Economy
CBN prepares for recession, reduces benchmark lending rate to 11.5%
The Central Bank of Nigeria on Tuesday reduced the Monetary Policy Rate by 100 basis points from 12.5 per cent to 11.5 per cent after its two-day Monetary Policy Committee meeting in Abuja.
The 10 members of the committee who were in attendance voted to retain the Cash Reserve Ratio and Liquidity Ratio at 27.5 per cent and 30 per cent respectively..
The MPC adjusted the asymmetric corridor from +200/-500 basis points to +100/-700 basis points around the MPR.
The Central Bank Governor, Godwin Emefiele, disclosed these while presenting the communiqué after the meeting.
He said, “At present, fiscal policy is constrained and so cannot, on its own, lift the economy out of contraction or recession given the paucity of funds arising from weak revenue base, current low crude oil prices, lack of fiscal buffers and high burden of debt services.”
He said the committee expressed deep concern on the continued uptick in inflation for the twelfth consecutive month as headline inflation (year-on-year) rose to13.22 per cent in August from 12.82 per cent in July 2020.
“The increase in headline inflation was largely driven by the persistent increase in the food component, which rose to16 per cent in August 2020 from 15.48 per cent in July2020,” he said.
Emefiele said the committee stressed the urgent need for a combination of broad-based monetary and fiscal policy measures to curb the rise in inflation and contraction in output growth.
Explaining further, he said, “In the light of this, reducing MPR will signal to the Deposit Money Banks to lend more to stimulate growth, increase aggregate supply, which should dampen prices in the immediate term.”
Emefiele said, “The MPC was, at this meeting, confronted by policy dilemma.
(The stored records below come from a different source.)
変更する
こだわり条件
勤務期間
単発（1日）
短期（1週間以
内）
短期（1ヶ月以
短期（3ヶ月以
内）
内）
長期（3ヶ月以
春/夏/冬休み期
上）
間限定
“Whereas MPC believes in the primacy of its price and monetary stability mandate, it nevertheless was confronted with what policy direction to focus on, given the contraction in output growth during the second quarter of 2020, which may lead to a recession, if the third quarter of 2020 output growth numbers further show a contraction.
“It is, therefore, of the view that, if a recession occurs in Q3, the committee would be confronted with proposing policy options in a period of stagflation.”
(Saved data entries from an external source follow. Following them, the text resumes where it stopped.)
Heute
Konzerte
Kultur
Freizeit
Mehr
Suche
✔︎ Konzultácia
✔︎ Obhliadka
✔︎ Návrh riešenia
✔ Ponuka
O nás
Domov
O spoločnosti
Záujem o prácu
“The committee also noted the rising public debt profile and urged the fiscal authority to strengthen its debt management strategy, explore other sources of revenue, as well as enhance efficiency in public expenditure,” he added.
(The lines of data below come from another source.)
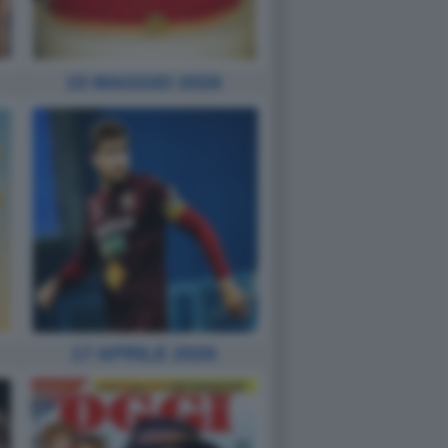
15 MAGGIO 2026
17 APRILE 2026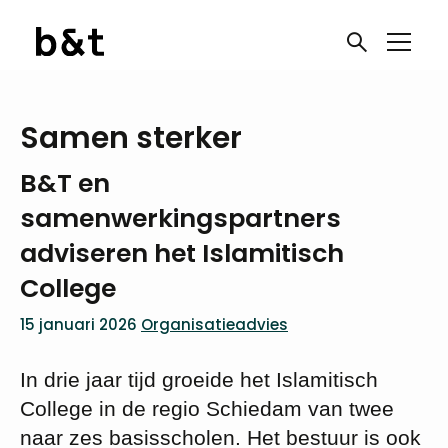
Samen sterker
B&T en
samenwerkingspartners
adviseren het Islamitisch
College
15 januari 2026
Organisatieadvies
In drie jaar tijd groeide het Islamitisch
College in de regio Schiedam van twee
naar zes basisscholen. Het bestuur is ook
Financial experts, however, differ on the reduction in the MPR.
The Director-General, Lagos Chamber of Commerce and Industry, Dr Muda Yusuf, said, “The adjustment of the MPR by 100 basis points from 12.5 per cent to 11.5 per cent by the MPC was a surprise.
“My expectation was that the status quo would be maintained.
“Rates were already generally low in the money market. In fact, concerns were being expressed about the fact the real savings and deposits rate were negative.
“But, I do not believe it would have any material impact on lending rates.”
A former President, Association of National Accountants of Nigeria, Dr Sam Nzekwe, praised the CBN for the reduction in the lending rate.
He said, “That is a good development and it shows they are beginning to listen to what we are saying because some of us have always said the interest rates should come down.”
Professor of capital market, Nasarawa State University, Prof. Uche Uwaleke, said, “I expected the MPC to maintain the status quo, to hold the rates because of the spike in inflation that we witnessed last month.”
He added that the inflationary pressure and the pump price of fuel which was recently increased would exert more pressure on inflation.